Date: 2009-08-19 04:46 pm (UTC)
From: [identity profile] coraa.livejournal.com
I'm hesitant to agree that it's because there are strong feminists in Olympia -- partly because that shears too close to victim-blaming for my comfort (as in, implying that if the women were better feminists elsewhere it wouldn't happen), and partly because I pretty much never got catcalled in my hometown, where there was a very vocal women-should-not-work-outside-the-home-or-vote contingent (ie, it wasn't exactly a bastion of strong feminists). I think it's more likely to be a size-of-city thing; the increased anonymity of a large city makes it less likely you will ever see the woman (or her friends, boyfriend, father, etc) again, so it's safer.

Date: 2009-08-19 04:52 pm (UTC)
From: [identity profile] triath.livejournal.com
Good points!!

That said, I've written about getting yelled at for riding a bike ("Get a car!") but not for being a girl.

I'm sure it's because I'm not pretty enough. ;]

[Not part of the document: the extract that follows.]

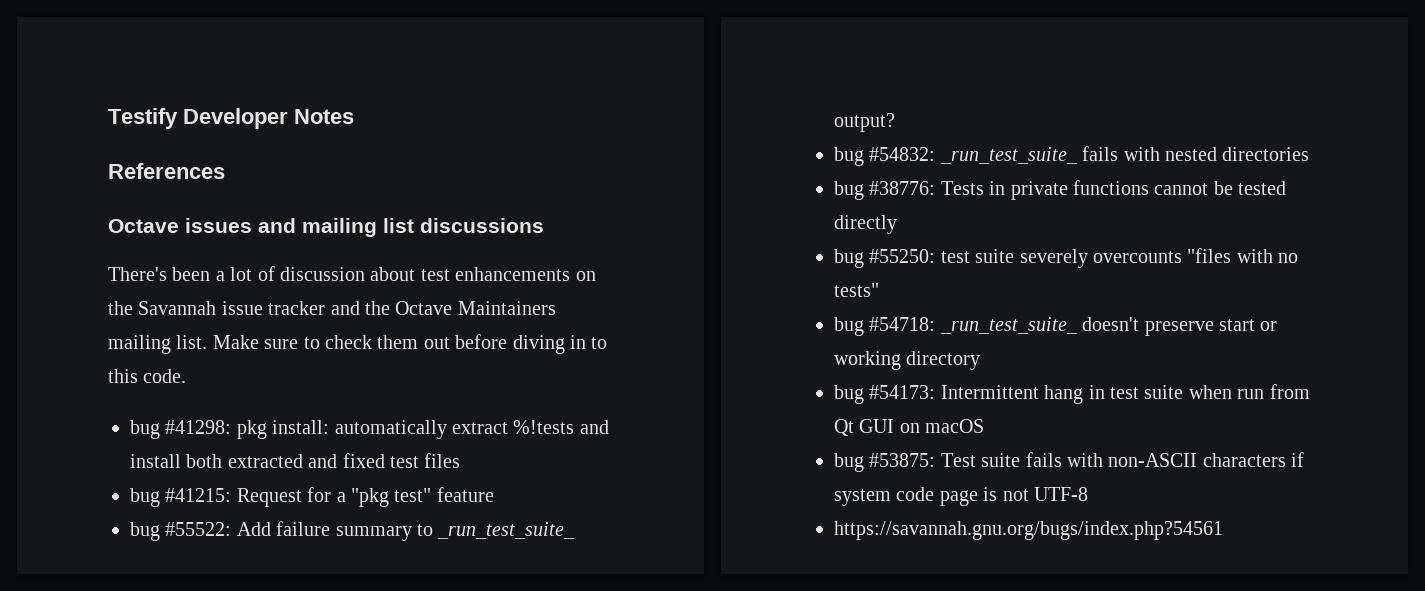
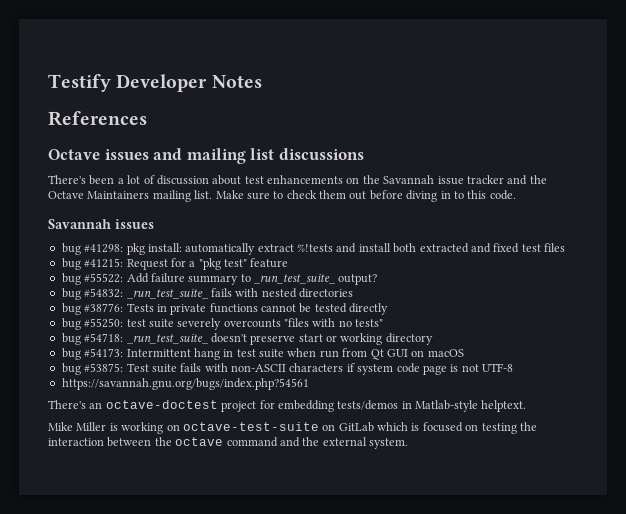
(187, 376) none -> [48,219,154,229] // Savannah issues
(1223, 530) none -> [48,400,527,412] [48,422,537,434] [48,437,408,449] // There's an octave-doctest project for embedding tests/demos in Matlab-style helptext. // Mike Miller is working on octave-test-suite on GitLab which is focused on testing the interaction between the octave command and the external system.

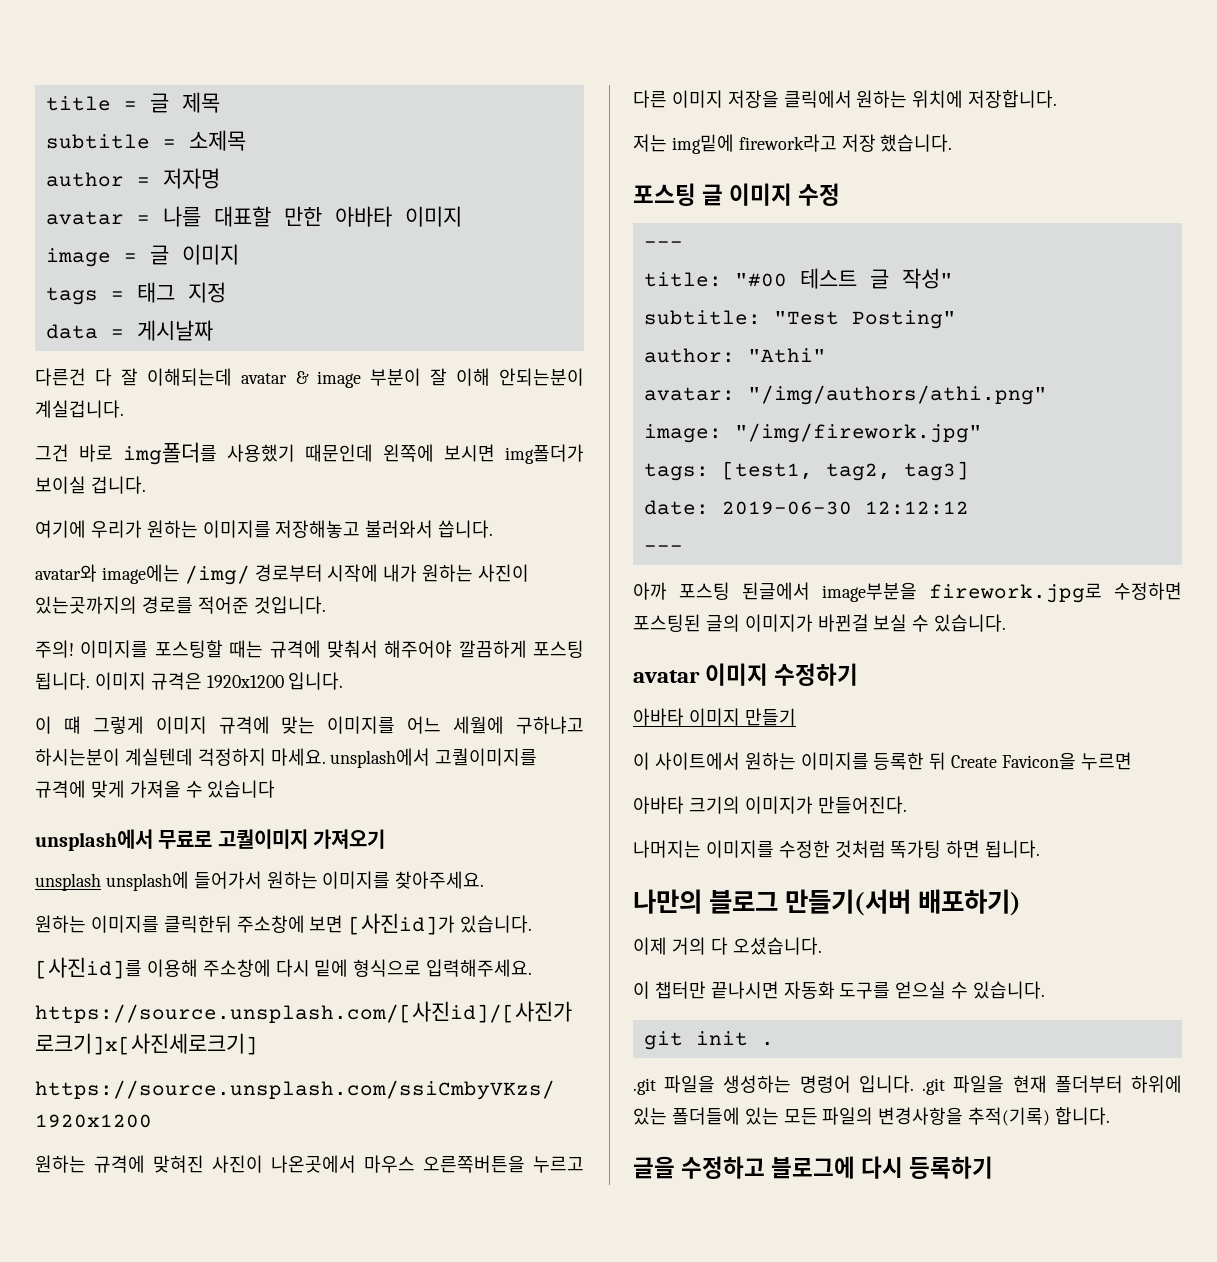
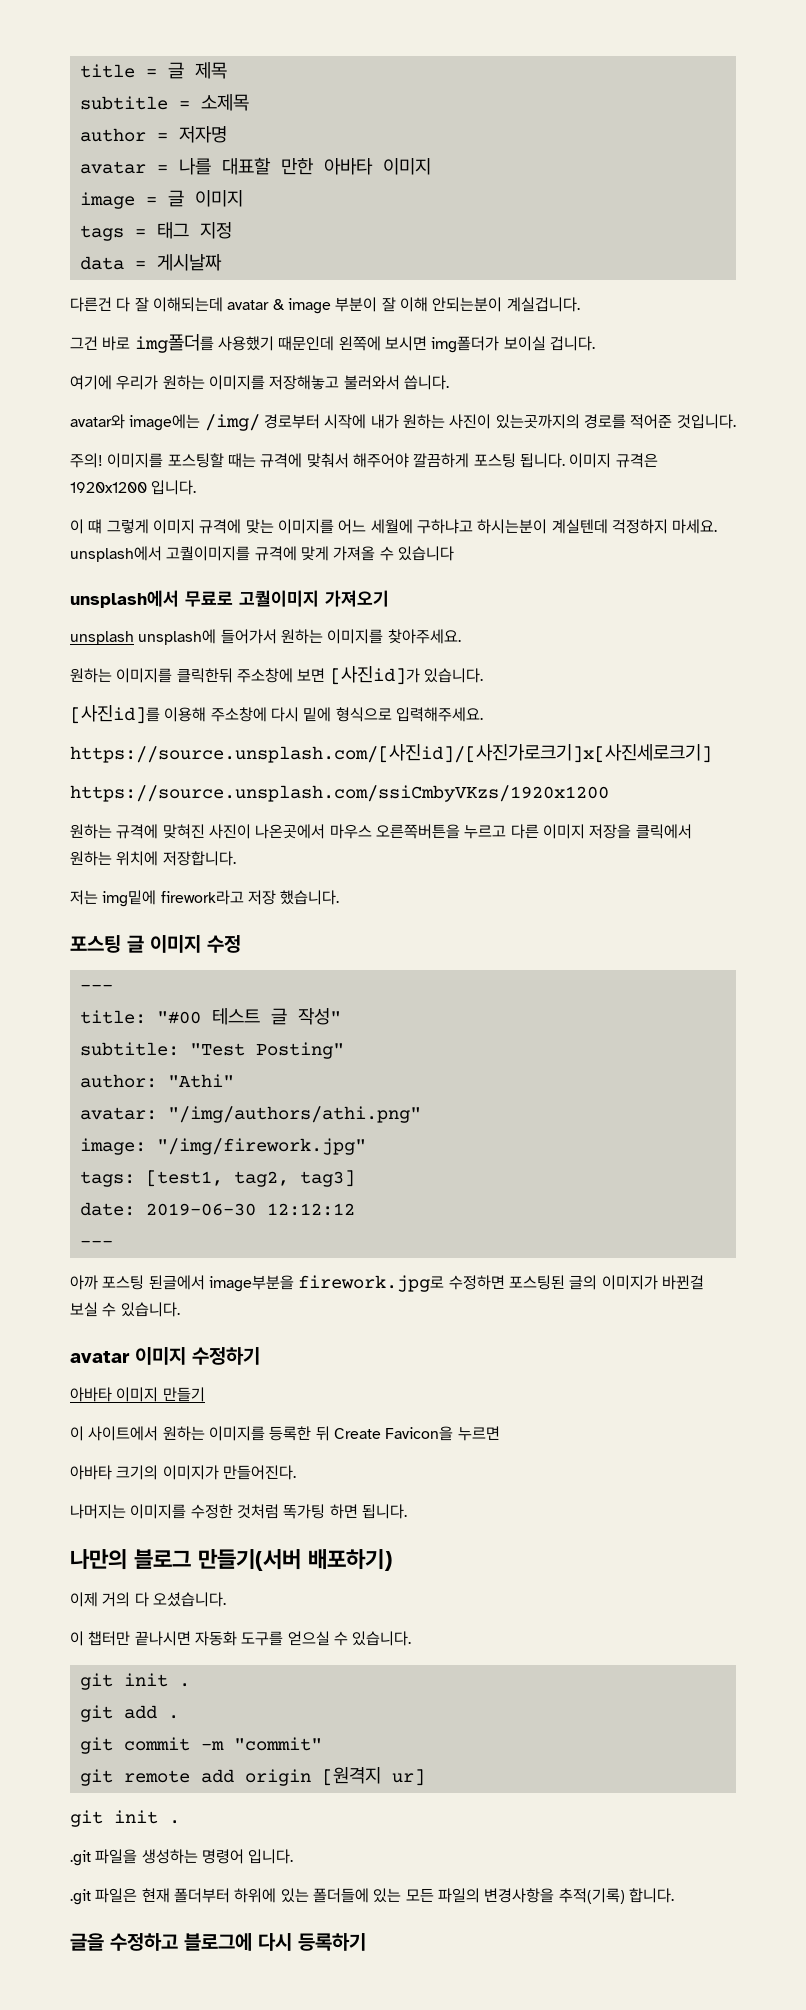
(774, 1043) none -> [79,1705,179,1722] [79,1737,322,1754] [79,1767,425,1786] [70,1810,180,1827] // git add . // git commit -m "commit" // git remote add origin [원격지 ur] // git init .
[922,1075,1005,1095] .git 파일을 -> [70,1888,138,1905] // .git 파일은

Date: 2009-08-19 05:01 pm (UTC)
From: [identity profile] coraa.livejournal.com
I dunno, I think there's something very different between "get a car!" (or "you ever going to wash that thing!" or "you need a new jacket!" or similar), and "nice tits!" or "yeah baby, shake it!" or "come over here and gimme some!" There's nothing threatening or objectifying in the former -- they're rude and jerkish, sure, but they're something that could be laughed off as a joke much more easily if you find yourself interacting with the person in the future. The latter is much more specific in treating the target like an object for the speaker's pleasure.

It's the power dynamic that makes them different -- and it's the power dynamic that makes anonymity so much more important. It's a lot more risky to try to exert your power over someone who turns out to be your dentist or your best friend's cousin, or, hell, just someone who will recognize you and press harassment charges... and that's the kind of risk that cowards who shout things out of cars are not likely to want to take.

Date: 2009-08-19 09:36 pm (UTC)
From: [identity profile] cwendy41.livejournal.com
Must be a big city thing. I used to get it quite frequently in Pasadena when I walked around. That's also where I used to get random guys talking to me. It took me a while to figure it out, but "Are you in school?" and "What are you studying" are just questions that lead up to "Do you have a boyfriend?" which then leads to "Can I ask you out?". After a while, I learned to say yes to the boyfriend question.

Date: 2009-08-19 09:56 pm (UTC)
From: [identity profile] coraa.livejournal.com
I very quickly learned to indicate that I had a boyfriend even if it was completely untrue, for that very reason.